Mental disorders take a staggering health and economic toll. The World Health Organization has estimated that unipolar depressive disorder alone is one of the leading causes of disability worldwide. Schizophrenia, bipolar disorder, autism and the many other psychiatric disorders only add to the misery. Yet progress in understanding the underlying causes of these conditions seems to be moving at a crawl. Genes are surely involved, but decades of futile hunting have made it painfully clear that the contribution of any single gene to disease is probably minuscule.

How to find these tenuous connections is a contentious scientific debate, with geneticists and neuroscientists at an apparent impasse (see page 154). These two communities must start working together more constructively if they are to crack this challenging problem and ensure that the millions of dollars now flooding into this field are not misspent.

Many geneticists believe that scanning the entire genomes of a massive number of patients will uncover weak gene candidates by sheer statistical power. Yet some neuroscientists dismiss these studies, questioning the utility of indiscriminately seeking a swath of genes that are weakly associated with a condition, and that are unlikely to have relevance to its biology. Another concern is that diagnoses of psychiatric disorders are often based on fuzzy, subjective and inconsistent criteria. The neuroscientists feel that such untargeted searches will be futile if the population labelled as having one condition — such as schizophrenia — in fact includes many different clinical disorders.

The antipathy is mutual. Some neuroscientists take what is to a geneticist an unacceptably small number of subjects — sometimes not even patients — and focus on establishing links between variants of a candidate gene and brain anatomy or function. Geneticists are often not persuaded by the statistics and question the focus on a few candidate genes whose link to disease has never been well established. Neither side seems to agree that the outcomes of the other's studies represent constructive leads. Nor is either side willing to compromise its standards. As a result, it is difficult to publish in the intersection between these two fields.

This conflict is unnecessary. Both communities will gain by learning from the other. Teams undertaking expensive genome-wide association studies should consult fully with clinical and research neuroscientists. If a single diagnostic label such as 'schizophrenia' is inadequate, then more detailed clinical information on patients must be collected when they are recruited. The studies might also benefit from more quantifiable measures of behaviour and neurobiology — such as laboratory assays of anxiety or the functioning of fear circuits in the brain.

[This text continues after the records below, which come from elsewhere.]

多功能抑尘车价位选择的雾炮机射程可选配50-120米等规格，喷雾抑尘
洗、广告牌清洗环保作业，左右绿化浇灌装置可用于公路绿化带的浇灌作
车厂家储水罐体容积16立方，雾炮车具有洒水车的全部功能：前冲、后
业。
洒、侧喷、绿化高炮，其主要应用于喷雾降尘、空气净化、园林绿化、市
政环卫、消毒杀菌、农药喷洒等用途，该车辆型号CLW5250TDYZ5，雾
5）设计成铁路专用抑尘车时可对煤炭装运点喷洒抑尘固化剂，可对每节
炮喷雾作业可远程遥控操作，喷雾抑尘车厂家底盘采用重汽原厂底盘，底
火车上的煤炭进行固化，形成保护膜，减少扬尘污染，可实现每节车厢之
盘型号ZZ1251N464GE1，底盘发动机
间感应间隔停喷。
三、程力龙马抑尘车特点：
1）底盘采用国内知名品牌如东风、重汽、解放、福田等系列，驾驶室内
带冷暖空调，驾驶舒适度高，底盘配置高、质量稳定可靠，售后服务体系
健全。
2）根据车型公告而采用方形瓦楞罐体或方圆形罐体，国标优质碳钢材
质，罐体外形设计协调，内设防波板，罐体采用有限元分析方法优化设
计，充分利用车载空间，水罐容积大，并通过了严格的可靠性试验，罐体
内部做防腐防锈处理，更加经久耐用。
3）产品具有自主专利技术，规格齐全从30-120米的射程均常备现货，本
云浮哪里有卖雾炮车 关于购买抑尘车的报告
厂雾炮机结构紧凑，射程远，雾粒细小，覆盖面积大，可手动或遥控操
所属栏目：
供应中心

And neuroscientists making early forays into genetic associations may find the hard lessons learned by geneticists over the years useful. Geneticists know about the statistical methods and criteria required to draw genetic conclusions that are persuasive and likely to stand the test of time.

The two sides should not lose sight of the fact that they share the same goal: to help patients. In the end, it is likely that both strategies and others will prove valuable in identifying risk factors and developing ways to counteract them. If genome-wide scans are appropriately designed and powered, they should yield the first clues. The neuroscientists' approach may then prove fruitful by showing what biological function is being performed by the genes identified, how that function leads to disease and how it can be altered.

When two fields such as these come together, lowering standards is not an option. Extracting psychiatric genes will require highly rigorous strategies, and on that geneticists and neuroscientists can agree.